After that whole arts festival fiasco, I headed back to work for a meeting, shaking my head along the way. But I had to leave work again immediately after the meeting to pick up Darby earlier than usual so I could get her fed before her ballgame. I would have waited until afterward given the hecticness of the day, but Darby had to be at church after the game. Just getting her to the field on time proved challenging though. I picked her up, we swung by the house, her mother called explaining she was stuck in traffic, so I went back to the school to pick up Shelby (who was supposed to go with her mom to fencing lessons) and take her with us to get something to eat. I was going to have the girls' mother meet us at the sports complex after we picked up food, but I learned she was already in the area, so we had to head back towards the school to trade off Shelby. Finally, Darby and I were able to head for the field (she had been eating in the car the whole time, and fortunately she remembered that I sent her uniform with her to school and changed like I had asked her to).

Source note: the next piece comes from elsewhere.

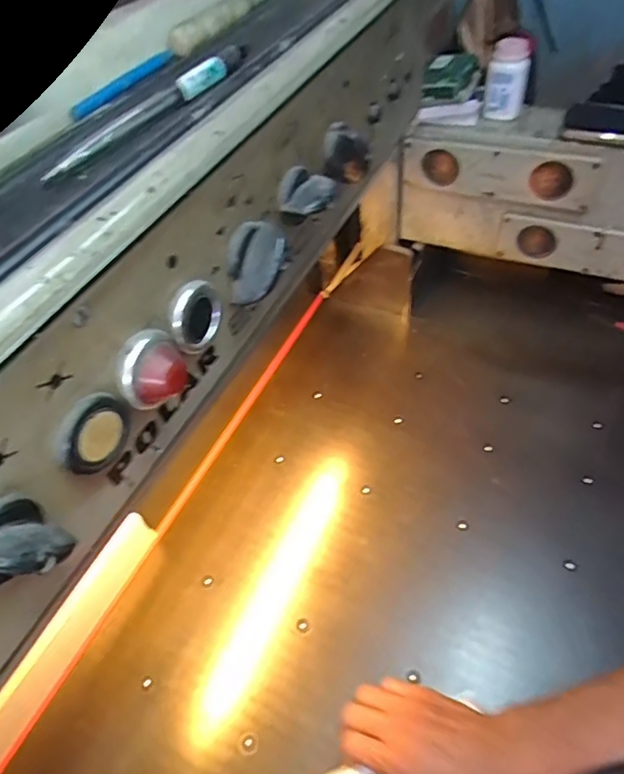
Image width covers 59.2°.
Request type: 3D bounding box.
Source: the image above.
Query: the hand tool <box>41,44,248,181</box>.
[{"bbox_3d":[-0.074,-0.133,0.257,0.013,0.009,0.134,24,56,23],"label":"hand tool"}]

The coach was later than usual to the game and no other parents were warming up the kids, so I got Darby up and started warming her up with ground balls. Of course as usual, the other kids started to join in and I didn't want to be rude by excluding them, so before I knew it I was warming up the whole team. Trouble is, it was not my day for throwing balls to kids. In the span of just a few minutes, I had four times injured a kid (one of them twice). First a kid missed the grounder I threw and it hit her in the ankle. She went crying of the field. Then, two kids later the girl got a glove on the ball, but in bringing her glove up, the ball bounced out and hit the girl behind her in the forehead. She went crying off the field. Yet another two kids later, the kid (this time it was Darby) didn't put her throwing hand over the glove when the ball went in, so it bounced up and clocked her in the jaw pretty solidly. She tried to go crying off the field, but I gave her a hug and told her to get back in line. Just before we were out of warm-up time, the first girl had come back, but she got hit in the other ankle. SHEESH. As if all that weren't enough, during the game, a foul ball was hit right to me, so I threw it back to a kid on the opposing team (they were fielding), and the ball bounced out of her glove and hit her in the head. Fortunately, it was the catcher, and she had her mask on, so there was no harm done. But man, it started to seem like I was purposely taking shots at the kids.

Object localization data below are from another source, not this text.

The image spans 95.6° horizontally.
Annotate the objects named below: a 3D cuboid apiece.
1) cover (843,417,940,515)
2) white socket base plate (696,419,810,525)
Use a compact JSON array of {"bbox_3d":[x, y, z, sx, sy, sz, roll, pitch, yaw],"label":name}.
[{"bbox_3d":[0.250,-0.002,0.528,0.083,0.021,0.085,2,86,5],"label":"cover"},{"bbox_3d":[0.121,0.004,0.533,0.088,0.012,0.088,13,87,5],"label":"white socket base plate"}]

Probably because of my "battery" of the team, they started off real slow. Before we knew it we were losing 4-zip. Towards the end of the game, though, we had come back to tie it (Darby had a hit and a run scored), but right at the climax, Darby and I had to leave. She was already going to be a couple minutes late at the church. (I later found out the team lost in extra innings).

So we walked into the church, freshly grimey from the game, and sure enough everyone is waiting for us. You see, tonight was Darby's First Reconciliation (first confession), which proceeds her First Communion here in a couple weeks. Just after we arrived the priest said there were four other kids missing but that we weren't waiting any longer, so things got started. The whole way to the church in the car, Darby expressed fear about this process. But her fears were quest fairly quickly with the assurances of the priest. When it was all said and done, Darby herself was saying she was all scared for nothing.

The priest made a point of celebrating after reception of each of the sacraments, so afterwards I took Darby for some ice cream (hey, his suggestion). Of course, before she was halfway done with it, she dropped the scoop right off her cone onto the ground. A perfectly crazy ending to a rather crazy day.